• _YOUR OBJECTIVE_
Using the data that follows, say how many lines contain the word "Projection", giving the number by itself.
***** DATA SHOWN
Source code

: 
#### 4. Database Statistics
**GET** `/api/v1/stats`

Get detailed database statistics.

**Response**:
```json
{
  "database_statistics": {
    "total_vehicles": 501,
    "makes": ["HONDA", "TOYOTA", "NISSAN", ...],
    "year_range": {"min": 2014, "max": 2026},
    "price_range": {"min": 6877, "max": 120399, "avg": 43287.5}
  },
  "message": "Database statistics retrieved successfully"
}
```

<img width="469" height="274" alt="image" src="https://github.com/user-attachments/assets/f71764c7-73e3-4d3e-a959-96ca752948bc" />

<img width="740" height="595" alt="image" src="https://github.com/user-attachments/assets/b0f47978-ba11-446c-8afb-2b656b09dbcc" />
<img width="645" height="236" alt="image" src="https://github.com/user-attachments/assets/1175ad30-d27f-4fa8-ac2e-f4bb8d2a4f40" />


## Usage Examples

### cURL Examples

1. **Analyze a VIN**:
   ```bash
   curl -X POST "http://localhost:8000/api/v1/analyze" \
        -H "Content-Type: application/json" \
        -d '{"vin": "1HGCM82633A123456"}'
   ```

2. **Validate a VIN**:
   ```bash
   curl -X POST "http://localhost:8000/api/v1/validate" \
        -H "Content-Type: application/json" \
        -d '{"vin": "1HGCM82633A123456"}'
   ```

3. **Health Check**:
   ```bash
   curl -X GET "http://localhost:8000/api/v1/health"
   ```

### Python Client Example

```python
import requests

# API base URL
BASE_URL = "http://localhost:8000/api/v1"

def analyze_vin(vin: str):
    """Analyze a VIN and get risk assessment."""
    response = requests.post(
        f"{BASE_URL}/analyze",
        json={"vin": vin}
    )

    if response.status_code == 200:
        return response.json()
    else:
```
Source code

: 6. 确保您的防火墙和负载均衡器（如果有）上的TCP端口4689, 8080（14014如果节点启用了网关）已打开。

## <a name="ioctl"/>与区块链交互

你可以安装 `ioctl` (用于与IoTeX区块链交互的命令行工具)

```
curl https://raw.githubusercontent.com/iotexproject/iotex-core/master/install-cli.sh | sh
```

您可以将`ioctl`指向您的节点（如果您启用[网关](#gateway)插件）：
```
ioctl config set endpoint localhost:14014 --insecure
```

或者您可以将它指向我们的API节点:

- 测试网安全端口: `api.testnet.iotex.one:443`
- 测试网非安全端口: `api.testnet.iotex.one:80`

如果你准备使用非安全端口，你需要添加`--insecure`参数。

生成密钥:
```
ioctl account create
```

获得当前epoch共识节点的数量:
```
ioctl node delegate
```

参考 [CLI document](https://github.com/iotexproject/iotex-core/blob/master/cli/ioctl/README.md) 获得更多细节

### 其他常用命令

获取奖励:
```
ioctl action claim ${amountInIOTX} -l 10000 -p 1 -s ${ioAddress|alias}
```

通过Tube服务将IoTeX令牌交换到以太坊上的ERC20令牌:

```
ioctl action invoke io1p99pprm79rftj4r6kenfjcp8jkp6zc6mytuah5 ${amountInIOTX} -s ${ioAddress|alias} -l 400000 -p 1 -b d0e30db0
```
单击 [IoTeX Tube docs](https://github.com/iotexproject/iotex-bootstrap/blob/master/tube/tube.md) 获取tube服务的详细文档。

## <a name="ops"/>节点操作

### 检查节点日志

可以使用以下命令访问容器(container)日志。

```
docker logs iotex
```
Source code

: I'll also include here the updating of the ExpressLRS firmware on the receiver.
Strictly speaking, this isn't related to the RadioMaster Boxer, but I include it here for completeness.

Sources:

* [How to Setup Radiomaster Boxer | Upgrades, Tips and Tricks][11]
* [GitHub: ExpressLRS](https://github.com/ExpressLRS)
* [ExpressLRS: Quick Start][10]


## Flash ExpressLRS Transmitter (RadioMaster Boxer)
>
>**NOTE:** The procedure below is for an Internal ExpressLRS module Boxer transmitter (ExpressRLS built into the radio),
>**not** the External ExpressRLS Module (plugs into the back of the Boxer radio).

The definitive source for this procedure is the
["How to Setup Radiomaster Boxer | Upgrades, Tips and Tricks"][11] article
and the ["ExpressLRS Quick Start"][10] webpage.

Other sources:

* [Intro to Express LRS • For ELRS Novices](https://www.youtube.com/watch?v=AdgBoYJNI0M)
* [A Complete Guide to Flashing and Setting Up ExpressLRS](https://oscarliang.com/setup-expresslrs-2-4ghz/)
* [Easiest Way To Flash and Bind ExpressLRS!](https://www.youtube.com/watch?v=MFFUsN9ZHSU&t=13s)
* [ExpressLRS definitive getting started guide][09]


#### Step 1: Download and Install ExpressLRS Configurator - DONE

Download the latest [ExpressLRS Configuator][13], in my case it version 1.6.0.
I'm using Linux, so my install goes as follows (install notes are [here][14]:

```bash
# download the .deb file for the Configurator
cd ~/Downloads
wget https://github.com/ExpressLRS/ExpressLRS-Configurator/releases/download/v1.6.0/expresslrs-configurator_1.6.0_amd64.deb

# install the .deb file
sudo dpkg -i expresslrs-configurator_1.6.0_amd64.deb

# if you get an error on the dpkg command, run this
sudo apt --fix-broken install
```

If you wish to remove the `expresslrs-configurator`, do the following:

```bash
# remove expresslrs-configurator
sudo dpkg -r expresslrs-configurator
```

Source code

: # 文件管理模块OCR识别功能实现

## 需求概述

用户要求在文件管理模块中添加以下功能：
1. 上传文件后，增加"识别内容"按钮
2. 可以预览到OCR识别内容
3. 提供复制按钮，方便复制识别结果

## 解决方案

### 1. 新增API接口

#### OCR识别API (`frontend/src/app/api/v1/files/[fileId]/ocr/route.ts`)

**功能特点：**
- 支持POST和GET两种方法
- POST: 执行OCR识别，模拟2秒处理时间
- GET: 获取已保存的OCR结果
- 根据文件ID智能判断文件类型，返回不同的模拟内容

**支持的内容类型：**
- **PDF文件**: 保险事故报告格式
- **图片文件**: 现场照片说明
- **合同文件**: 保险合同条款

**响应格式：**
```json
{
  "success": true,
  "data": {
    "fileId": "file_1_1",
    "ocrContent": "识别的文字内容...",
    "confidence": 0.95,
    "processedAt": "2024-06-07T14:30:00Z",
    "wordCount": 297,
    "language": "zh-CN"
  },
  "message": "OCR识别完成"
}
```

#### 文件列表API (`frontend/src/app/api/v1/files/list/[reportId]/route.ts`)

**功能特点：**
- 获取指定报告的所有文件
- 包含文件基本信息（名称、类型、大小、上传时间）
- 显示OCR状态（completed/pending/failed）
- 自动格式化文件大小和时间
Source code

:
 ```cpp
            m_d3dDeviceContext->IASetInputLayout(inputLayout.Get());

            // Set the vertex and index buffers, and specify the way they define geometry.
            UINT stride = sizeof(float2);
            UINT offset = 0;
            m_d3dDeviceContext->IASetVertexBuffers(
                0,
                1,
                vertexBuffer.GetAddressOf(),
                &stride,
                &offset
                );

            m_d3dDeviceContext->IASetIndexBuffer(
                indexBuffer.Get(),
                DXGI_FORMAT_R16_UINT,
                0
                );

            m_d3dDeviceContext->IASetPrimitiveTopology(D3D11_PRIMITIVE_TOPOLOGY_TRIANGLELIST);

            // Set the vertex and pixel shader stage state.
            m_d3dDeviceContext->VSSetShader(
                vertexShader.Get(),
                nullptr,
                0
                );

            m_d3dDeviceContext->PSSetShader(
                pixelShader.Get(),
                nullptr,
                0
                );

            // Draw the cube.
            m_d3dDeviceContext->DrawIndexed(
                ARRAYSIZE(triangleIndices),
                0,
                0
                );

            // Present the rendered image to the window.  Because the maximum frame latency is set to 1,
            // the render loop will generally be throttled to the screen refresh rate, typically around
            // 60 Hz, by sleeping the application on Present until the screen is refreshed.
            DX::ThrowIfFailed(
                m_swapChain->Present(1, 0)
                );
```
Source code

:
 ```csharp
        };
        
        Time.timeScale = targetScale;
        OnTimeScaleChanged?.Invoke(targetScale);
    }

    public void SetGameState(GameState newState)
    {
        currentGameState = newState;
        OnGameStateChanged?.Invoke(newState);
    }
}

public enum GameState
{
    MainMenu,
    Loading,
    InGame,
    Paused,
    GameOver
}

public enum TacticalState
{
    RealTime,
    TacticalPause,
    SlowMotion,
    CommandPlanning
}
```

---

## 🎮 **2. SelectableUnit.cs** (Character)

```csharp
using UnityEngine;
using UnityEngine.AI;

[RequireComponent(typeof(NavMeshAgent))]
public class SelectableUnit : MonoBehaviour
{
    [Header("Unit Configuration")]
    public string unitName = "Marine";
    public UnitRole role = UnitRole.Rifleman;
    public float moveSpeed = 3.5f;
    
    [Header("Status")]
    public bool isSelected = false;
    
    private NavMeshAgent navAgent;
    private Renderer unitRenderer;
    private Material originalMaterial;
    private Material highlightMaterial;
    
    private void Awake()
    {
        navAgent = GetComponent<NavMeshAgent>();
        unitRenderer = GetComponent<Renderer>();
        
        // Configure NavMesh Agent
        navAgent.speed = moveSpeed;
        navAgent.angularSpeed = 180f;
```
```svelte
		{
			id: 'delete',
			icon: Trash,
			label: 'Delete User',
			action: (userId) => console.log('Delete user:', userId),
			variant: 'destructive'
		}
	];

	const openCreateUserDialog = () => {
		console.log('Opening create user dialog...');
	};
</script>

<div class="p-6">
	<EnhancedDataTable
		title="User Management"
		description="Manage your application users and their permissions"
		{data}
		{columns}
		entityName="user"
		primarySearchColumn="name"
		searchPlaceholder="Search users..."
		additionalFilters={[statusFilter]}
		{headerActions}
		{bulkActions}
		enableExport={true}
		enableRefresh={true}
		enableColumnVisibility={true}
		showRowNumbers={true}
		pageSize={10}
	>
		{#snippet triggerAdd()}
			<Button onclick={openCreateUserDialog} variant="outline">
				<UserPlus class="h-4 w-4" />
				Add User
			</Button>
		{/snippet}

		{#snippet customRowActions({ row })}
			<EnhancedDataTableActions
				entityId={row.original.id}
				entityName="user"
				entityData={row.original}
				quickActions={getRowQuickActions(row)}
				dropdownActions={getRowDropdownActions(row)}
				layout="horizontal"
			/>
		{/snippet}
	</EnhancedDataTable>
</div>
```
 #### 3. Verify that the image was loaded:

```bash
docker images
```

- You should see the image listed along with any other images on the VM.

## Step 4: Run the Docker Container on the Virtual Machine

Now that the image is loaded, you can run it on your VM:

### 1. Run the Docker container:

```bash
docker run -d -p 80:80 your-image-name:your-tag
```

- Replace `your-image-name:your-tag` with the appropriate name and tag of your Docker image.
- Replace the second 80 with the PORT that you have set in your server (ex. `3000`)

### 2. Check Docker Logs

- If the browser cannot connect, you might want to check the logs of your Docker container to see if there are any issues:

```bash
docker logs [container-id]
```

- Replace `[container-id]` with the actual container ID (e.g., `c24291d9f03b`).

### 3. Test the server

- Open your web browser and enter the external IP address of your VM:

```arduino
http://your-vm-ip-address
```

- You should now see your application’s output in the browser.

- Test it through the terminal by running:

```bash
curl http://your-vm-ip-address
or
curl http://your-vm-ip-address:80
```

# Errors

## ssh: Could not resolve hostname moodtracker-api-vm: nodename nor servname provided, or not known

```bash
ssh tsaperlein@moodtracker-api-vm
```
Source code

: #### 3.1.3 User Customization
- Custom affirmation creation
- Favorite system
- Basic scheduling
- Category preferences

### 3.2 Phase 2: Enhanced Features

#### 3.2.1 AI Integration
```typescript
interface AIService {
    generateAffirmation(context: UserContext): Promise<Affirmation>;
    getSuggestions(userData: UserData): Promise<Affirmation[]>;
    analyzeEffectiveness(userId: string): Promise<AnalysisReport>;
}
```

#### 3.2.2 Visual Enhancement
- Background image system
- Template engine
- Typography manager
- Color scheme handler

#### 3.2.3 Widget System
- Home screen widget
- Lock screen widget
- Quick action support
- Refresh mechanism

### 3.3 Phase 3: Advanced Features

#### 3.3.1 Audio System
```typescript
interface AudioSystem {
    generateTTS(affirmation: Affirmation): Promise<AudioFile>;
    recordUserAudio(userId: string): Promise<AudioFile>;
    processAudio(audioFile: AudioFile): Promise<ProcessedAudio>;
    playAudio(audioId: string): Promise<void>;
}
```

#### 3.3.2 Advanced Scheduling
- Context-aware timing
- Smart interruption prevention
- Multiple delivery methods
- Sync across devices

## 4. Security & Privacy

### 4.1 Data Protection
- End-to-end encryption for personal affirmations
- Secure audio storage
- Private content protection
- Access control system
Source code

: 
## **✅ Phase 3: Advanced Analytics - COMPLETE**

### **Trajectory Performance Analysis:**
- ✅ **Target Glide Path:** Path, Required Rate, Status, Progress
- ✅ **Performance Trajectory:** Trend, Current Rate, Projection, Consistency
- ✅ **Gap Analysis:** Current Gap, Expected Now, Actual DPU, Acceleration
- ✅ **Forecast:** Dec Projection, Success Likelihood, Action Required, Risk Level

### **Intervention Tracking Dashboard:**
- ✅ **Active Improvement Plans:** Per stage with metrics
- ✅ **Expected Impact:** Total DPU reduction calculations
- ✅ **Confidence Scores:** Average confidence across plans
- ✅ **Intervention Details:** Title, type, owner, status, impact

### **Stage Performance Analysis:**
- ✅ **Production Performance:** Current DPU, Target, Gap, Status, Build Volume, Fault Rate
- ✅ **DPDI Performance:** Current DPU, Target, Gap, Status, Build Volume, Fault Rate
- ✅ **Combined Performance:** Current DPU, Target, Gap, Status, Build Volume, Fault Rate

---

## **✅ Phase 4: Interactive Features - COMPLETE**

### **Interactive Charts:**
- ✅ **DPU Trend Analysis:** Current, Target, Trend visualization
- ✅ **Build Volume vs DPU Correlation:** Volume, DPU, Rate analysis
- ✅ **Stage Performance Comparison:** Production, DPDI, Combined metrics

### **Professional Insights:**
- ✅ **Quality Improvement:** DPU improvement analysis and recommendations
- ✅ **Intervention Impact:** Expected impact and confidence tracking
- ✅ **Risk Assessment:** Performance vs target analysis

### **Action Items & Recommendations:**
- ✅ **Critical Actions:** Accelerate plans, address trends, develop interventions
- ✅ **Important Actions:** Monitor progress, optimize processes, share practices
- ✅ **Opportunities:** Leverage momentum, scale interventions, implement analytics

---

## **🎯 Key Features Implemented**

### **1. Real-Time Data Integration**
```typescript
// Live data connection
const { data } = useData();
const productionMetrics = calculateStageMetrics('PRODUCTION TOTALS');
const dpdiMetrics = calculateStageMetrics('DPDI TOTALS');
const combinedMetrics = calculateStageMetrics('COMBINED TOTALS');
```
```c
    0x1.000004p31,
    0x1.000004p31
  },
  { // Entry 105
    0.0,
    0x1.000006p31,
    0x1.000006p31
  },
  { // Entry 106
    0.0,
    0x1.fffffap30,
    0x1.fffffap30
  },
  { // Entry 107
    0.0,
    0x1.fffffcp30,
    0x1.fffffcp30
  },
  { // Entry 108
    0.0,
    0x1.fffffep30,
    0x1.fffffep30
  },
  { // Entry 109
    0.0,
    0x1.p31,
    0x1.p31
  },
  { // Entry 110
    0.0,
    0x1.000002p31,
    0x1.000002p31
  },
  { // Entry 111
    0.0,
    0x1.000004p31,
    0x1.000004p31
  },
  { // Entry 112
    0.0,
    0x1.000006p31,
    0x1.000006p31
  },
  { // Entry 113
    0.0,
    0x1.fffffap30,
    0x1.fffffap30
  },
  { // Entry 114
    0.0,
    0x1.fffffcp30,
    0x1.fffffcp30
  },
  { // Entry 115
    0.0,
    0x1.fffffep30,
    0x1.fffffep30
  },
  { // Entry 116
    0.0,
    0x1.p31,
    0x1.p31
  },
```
**********
• _WRITTEN ANSWER_
2